Polizeiwillkür in den USA: Keine Anklage im Fall Sandra Bland

Sandra Bland starb im Juli in einem Gefängnis in Texas, festgenommen wegen einer Bagatelle. Eine Jury entschied nun: Anklage wird nicht erhoben.

Eine afro-amerikanische Frau mit langen Haaren lacht in die Kamera

Bleibt Sandra Blands Tod unaufgeklärt? Foto: Courtesy of the Bland family/AP

BERLIN taz | Das Ende für Sandra Bland begann mit einem Fahrbahnwechsel. Die Afro-Amerikanerin war am 10. Juli mit dem Auto auf einer Landstraße im US-Bundesstaat Texas unterwegs, als sie von einem Polizisten angehalten wurde. Sie hatte beim Spurwechsel nicht geblinkt.

Was danach passiert, klingt ob der Willkür unrealistisch, wäre es nicht durch die Kamera im Streifenwagen aufgezeichnet worden: Der Polizist Brian Encinia fordert Bland etwa auf, ihre Zigarette auszumachen, woraufhin sie erwidert, sie könne in ihrem Auto so viel rauchen, wie sie wolle. Die Situation eskaliert weiter und gipfelt darin, dass der Polizist der 28-Jährigen einen Taser vor das Gesicht hält und droht „I light you up“ (“Ich zünde dich an“), wenn sie nicht aus dem Wagen stiege.

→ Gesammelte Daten
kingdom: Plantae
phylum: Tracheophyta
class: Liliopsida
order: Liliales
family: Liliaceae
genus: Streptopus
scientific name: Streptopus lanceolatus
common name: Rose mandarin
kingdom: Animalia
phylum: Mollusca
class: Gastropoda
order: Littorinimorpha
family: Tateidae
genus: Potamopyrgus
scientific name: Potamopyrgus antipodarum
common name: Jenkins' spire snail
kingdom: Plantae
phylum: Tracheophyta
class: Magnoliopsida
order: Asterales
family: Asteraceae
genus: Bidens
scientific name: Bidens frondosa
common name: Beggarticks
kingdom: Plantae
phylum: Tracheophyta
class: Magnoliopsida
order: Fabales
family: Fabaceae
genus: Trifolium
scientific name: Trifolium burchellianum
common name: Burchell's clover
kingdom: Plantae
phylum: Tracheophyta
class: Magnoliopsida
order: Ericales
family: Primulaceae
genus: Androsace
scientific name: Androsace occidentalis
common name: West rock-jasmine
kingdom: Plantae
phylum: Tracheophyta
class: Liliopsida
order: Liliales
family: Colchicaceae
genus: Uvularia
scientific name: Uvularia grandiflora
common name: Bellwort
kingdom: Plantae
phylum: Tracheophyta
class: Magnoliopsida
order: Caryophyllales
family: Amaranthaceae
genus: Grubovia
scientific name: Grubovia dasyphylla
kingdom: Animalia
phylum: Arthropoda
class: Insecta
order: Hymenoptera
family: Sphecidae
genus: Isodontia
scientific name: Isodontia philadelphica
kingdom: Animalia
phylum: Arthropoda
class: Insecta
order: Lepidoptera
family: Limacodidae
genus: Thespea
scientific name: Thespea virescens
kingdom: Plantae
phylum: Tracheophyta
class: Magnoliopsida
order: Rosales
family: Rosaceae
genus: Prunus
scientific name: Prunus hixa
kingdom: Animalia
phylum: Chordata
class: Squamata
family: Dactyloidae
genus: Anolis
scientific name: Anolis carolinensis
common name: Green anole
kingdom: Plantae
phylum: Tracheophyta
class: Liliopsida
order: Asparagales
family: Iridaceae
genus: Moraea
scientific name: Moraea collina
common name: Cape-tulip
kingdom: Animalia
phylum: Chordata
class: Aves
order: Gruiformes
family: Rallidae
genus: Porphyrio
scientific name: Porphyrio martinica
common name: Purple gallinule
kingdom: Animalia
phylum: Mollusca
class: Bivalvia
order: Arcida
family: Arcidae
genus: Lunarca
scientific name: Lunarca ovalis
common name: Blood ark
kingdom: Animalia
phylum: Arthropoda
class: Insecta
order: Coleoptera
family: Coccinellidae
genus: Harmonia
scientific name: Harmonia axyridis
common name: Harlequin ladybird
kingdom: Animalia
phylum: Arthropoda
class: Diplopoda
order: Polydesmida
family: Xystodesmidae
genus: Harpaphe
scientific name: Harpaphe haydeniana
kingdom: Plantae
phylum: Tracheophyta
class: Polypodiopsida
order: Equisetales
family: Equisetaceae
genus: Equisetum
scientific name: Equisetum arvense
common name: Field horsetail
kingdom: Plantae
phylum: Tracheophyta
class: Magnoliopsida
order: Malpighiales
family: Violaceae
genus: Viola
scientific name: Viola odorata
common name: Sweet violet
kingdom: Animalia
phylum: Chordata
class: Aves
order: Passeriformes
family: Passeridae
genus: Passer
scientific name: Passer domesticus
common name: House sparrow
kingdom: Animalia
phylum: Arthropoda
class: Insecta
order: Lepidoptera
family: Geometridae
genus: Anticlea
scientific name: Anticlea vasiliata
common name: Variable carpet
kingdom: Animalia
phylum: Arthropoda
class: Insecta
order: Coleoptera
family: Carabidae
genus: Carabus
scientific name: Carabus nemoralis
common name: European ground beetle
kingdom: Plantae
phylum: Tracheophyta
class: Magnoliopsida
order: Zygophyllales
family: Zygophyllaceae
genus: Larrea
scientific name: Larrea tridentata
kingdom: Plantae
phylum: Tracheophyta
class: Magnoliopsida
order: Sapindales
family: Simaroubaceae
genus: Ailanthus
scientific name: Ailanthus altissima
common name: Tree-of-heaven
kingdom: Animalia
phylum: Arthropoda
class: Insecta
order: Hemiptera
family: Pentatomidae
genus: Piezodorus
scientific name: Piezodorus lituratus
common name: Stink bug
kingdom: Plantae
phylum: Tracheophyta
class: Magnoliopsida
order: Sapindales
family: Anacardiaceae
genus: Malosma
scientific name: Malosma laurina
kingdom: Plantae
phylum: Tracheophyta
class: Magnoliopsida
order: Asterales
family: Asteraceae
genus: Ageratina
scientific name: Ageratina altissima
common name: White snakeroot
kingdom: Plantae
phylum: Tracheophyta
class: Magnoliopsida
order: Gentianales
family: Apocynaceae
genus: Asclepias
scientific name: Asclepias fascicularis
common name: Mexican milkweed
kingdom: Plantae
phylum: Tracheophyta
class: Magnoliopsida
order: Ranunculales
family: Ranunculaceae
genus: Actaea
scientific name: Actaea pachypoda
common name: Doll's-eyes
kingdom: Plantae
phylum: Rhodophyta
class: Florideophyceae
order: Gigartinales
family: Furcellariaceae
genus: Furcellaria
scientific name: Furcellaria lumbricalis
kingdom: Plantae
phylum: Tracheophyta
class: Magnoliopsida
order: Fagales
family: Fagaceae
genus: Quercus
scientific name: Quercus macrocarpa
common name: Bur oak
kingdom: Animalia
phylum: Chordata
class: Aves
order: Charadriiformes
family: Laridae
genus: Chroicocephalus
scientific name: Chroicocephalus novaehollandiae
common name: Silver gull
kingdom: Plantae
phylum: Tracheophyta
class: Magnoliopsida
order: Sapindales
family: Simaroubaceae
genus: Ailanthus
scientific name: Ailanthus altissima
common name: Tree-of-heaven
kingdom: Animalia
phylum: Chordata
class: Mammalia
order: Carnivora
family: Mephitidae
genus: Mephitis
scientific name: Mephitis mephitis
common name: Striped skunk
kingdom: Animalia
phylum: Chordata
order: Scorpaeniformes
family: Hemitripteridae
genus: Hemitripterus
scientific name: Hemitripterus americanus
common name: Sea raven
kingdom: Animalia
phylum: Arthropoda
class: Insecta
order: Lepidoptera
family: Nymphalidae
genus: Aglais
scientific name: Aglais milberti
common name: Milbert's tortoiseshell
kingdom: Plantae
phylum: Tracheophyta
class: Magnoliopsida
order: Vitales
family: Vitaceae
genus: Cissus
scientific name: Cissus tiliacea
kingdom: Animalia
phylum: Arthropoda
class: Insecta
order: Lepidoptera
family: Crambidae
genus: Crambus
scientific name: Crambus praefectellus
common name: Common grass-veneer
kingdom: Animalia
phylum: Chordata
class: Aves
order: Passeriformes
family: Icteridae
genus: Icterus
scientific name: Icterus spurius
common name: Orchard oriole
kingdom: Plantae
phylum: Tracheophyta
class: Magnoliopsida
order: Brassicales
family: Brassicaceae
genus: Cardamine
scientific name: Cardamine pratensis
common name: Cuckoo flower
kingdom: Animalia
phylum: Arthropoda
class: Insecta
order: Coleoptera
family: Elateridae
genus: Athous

→ Aufgabe 1
Übersetze aus dem Artikel über Sandra Bland den Satz „Die Afro-Amerikanerin war am 10. Juli mit dem Auto auf einer Landstraße im US-Bundesstaat Texas unterwegs, als sie von einem Polizisten angehalten wurde.“ ins Englische.
→ Aufgabe 2
Fasse den Absatz im Artikel über Sandra Bland, der mit „Was danach passiert“ beginnt, als kurze Stichpunktliste mit seinen wichtigsten Fakten zusammen.

→ Antwort 1
The African American woman was driving on a country road in the U.S. state of Texas on July 10 when she was stopped by a police officer.

→ Antwort 2
- Der Vorfall wurde von der Kamera im Streifenwagen aufgezeichnet.
- Polizist Brian Encinia fordert Bland auf, ihre Zigarette auszumachen.
- Bland erwidert, sie könne in ihrem Auto so viel rauchen, wie sie wolle.
- Die Situation eskaliert.
- Der Polizist hält der 28-Jährigen einen Taser vor das Gesicht.
- Er droht mit „I light you up“, falls sie nicht aus dem Wagen steigt.